Factorised Speaker-environment Adaptive Training of Conformer Speech Recognition Systems
This addresses the problem of robust speech recognition in noisy and diverse conditions for ASR systems, offering incremental improvements through factorised adaptation.
The paper tackled the challenge of variability in natural speech by proposing a Bayesian factorised speaker-environment adaptive training approach for Conformer ASR models, resulting in up to 3.1% absolute (10.4% relative) word error rate reductions compared to baselines.

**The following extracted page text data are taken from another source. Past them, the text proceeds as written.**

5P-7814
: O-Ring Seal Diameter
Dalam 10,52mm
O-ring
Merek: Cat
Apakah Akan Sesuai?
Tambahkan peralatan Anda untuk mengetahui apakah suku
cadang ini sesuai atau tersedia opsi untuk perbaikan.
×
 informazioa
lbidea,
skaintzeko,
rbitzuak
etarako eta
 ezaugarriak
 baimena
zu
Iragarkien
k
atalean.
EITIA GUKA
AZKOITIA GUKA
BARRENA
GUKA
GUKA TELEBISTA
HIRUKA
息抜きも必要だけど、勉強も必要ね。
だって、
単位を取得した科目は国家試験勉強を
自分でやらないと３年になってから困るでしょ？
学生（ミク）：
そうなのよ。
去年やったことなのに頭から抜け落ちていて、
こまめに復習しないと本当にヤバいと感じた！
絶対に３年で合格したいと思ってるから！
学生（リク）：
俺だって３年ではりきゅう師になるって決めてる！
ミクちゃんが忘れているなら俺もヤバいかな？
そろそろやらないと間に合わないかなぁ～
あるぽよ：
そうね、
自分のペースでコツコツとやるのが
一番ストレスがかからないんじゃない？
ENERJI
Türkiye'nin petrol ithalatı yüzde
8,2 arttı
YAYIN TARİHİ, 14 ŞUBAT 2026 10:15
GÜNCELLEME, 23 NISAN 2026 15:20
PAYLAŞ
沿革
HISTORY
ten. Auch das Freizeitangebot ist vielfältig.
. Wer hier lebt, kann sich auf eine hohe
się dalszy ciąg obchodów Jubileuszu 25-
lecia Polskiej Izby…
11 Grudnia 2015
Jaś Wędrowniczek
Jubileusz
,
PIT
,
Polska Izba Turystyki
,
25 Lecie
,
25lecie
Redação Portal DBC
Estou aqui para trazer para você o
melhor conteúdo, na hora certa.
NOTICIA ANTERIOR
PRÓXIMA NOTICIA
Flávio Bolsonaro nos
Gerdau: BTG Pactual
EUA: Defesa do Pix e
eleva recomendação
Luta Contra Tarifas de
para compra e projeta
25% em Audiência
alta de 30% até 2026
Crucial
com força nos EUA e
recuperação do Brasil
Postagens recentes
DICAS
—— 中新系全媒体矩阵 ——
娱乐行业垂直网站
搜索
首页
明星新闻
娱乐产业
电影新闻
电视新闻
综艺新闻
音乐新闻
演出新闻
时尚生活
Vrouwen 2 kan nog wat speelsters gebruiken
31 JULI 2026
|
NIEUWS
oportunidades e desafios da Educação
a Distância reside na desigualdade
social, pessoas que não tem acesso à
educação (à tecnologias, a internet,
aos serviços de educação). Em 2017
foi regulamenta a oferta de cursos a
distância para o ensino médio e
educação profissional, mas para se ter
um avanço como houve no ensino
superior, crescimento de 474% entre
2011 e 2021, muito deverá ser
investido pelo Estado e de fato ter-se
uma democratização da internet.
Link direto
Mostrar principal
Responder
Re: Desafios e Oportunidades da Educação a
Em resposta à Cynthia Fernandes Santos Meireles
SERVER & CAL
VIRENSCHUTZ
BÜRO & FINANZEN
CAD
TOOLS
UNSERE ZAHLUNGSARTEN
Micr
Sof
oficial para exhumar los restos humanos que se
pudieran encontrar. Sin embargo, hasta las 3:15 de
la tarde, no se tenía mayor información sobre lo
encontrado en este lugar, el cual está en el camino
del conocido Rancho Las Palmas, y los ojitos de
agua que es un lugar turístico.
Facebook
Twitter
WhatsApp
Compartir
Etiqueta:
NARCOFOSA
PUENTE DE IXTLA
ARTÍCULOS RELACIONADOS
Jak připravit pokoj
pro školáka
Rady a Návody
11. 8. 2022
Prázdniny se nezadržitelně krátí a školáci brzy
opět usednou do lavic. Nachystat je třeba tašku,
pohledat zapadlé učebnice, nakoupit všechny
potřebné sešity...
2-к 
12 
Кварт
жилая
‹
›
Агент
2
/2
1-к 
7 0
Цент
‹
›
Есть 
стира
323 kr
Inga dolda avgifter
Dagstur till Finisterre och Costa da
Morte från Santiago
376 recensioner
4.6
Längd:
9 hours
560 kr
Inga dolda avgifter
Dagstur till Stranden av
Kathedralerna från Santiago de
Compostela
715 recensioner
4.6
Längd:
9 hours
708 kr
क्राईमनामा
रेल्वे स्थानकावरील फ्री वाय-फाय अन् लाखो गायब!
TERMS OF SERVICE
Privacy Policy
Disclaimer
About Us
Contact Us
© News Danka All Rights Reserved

Rich sources of variability in natural speech present significant challenges to current data intensive speech recognition technologies. To model both speaker and environment level diversity, this paper proposes a novel Bayesian factorised speaker-environment adaptive training and test time adaptation approach for Conformer ASR models. Speaker and environment level characteristics are separately modeled using compact hidden output transforms, which are then linearly or hierarchically combined to represent any speaker-environment combination. Bayesian learning is further utilized to model the adaptation parameter uncertainty. Experiments on the 300-hr WHAM noise corrupted Switchboard data suggest that factorised adaptation consistently outperforms the baseline and speaker label only adapted Conformers by up to 3.1% absolute (10.4% relative) word error rate reductions. Further analysis shows the proposed method offers potential for rapid adaption to unseen speaker-environment conditions.